In the earlier years of the program, Heitmann and colleagues encountered gaps in knowledge, such as an inability to recognize various cardiac rhythms. Faculty would ask, “Is this a shockable or nonshockable rhythm? Students often couldn’t identify the difference—or how to treat the two different conditions—so we taught an extra module, and it has had a tremendous impact on learning,” she said. Tailoring the program to the needs of the learners, and to the resources they have available to them, has been important. 

Each of the two-day courses, taught in different regions during each visit, enroll roughly 30 to 45 students, who are eager to gain the knowledge and training. “We’ve had learners travel two or three hours by bus, each way, just to get this training.” Each learner, Heitmann noted, comes to the training with a different perspective and takes away from it valuable tools that he or she can apply, regardless of the type of clinical setting. Heitmann stressed the importance of seeing medicine in context. She values the opportunity to tour hospitals in different regions of the country and to understand what resources and training are needed, and how that impacts the medical professionals’ ability to provide optimal care. 

“There’s a huge variation in the care available. Clinical settings range from state-of-the-art hospitals in the major cities to the poorest-of-the-poor makeshift spaces,” she said. “But even in centers that are fairly well equipped, sometimes the equipment isn’t used properly, or at all, because personnel don’t know how to use it, or it’s not maintained. So we’ll ask, for example, ‘Does this hospital have a defibrillator? Where is it kept? Do people know how to use it? Is there ample power to keep it charged? Does it work?’ Anyone can donate a defibrillator, but if people don’t know how to use it or they can’t charge it, then it’s wasted.” 
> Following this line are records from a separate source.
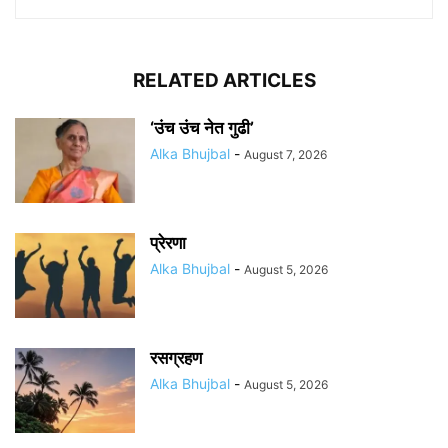
RELATED ARTICLES
‘उंच उंच नेत गुढी’
Alka Bhujbal
-
August 7, 2026
प्रेरणा
Alka Bhujbal
-
August 5, 2026
रसग्रहण
Alka Bhujbal
-
August 5, 2026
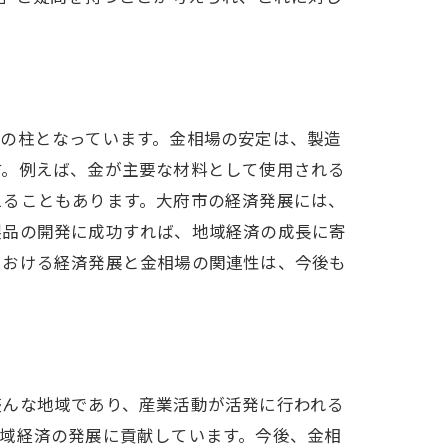
の柱となっています。金相場の安定は、製造
す。例えば、金が主要な材料として使用される
えることもあります。大府市の経済発展には、
製品の開発に成功すれば、地域経済の成長に寄
における経済発展と金相場の関連性は、今後も
とは
盛んな地域であり、産業活動が活発に行われる
域経済の発展に貢献しています。今後、金相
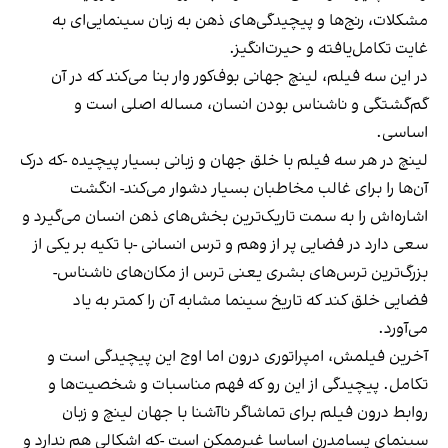
مشکلات، رنج‌ها و پیچیدگی‌های ذهن به زبان سینمایی‌ای به
غایت تکامل‌یافته و حیرت‌انگیز.
در این سه فیلم، لینچ جهانی بوف‌کور وار بنا می‌کند که در آن
گم‌گشتگی و ناشناس بودن انسان، مساله اصلی است و
اساسی.
لینچ در هر سه فیلم با خلق جهان و زبانی بسیار پیچیده -که درک
آن‌ها را برای غالب مخاطبان بسیار دشوار می‌کند- انگشت
اشاره‌اش را به سمت تاریک‌ترین بخش‌های ذهن انسان می‌گیرد و
سعی دارد در فضایی پر از وهم و ترس انسانی -با تکیه بر یکی از
بزرگ‌ترین ترس‌های بشری یعنی ترس از مکان‌های ناشناس-
فضایی خلق کند که تاریخ سینما مشابه آن را کمتر به یاد
می‌آورد.
آخرین فیلمش، امپراتوری درون اما اوج این پیچیدگی است و
تکامل. پیچیدگی از این رو که فهم مناسبات و شخصیت‌ها و
روابط درون فیلم برای تماشاگر ناآشنا با جهان لینچ و زبان
سینمای پسامدرن اساسا غیرممکن است -که اشکالی هم ندارد و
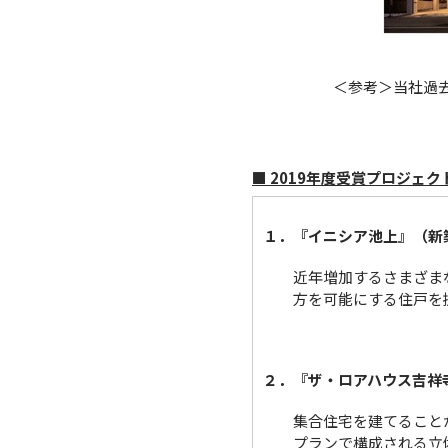
＜参考＞当社過
■ 2019年度受賞プロジェク
１．『イニシア池上』（新
近年増加するさまざま
方を可能にする住戸を
２．『ザ・ロアハウス吉祥
集合住宅を建てること
プランで構成される立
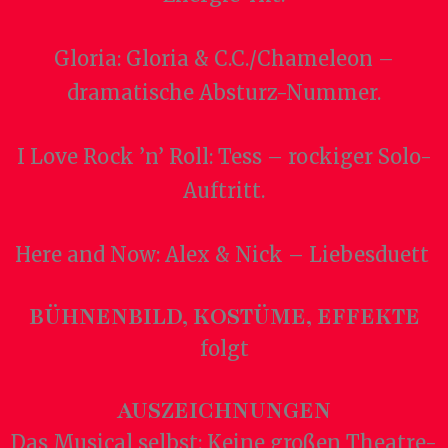
Gloria: Gloria & C.C./Chameleon –
dramatische Absturz-Nummer.
I Love Rock ’n’ Roll: Tess – rockiger Solo-
Auftritt.
Here and Now: Alex & Nick – Liebesduett
BÜHNENBILD, KOSTÜME, EFFEKTE
folgt
AUSZEICHNUNGEN
Das Musical selbst: Keine großen Theatre-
“I’m happy because the students are increasingly successful—the number who pass the exams and obtain certification is skyrocketing, and it gets better with each trip.” 

A location in Santo Domingo, the country’s capital, has recently become an authorized AHA training center. Heitmann expects that, through their collaborative efforts, a second site will be developed in LaVega, another major city to the northwest.

Instructors who traveled to the DR in late October included Heitmann and UMass Memorial colleagues Rosemary Cerqueira MSN, ANP; Michelle Harwick, DNP, ACNP; and Jonathan McCall, MD; along with colleagues from GEMINI and other institutions, Timothy Redding, NREMT-P, I/C; Eric Goedecke DO, and Felipe Rodriguez, MD.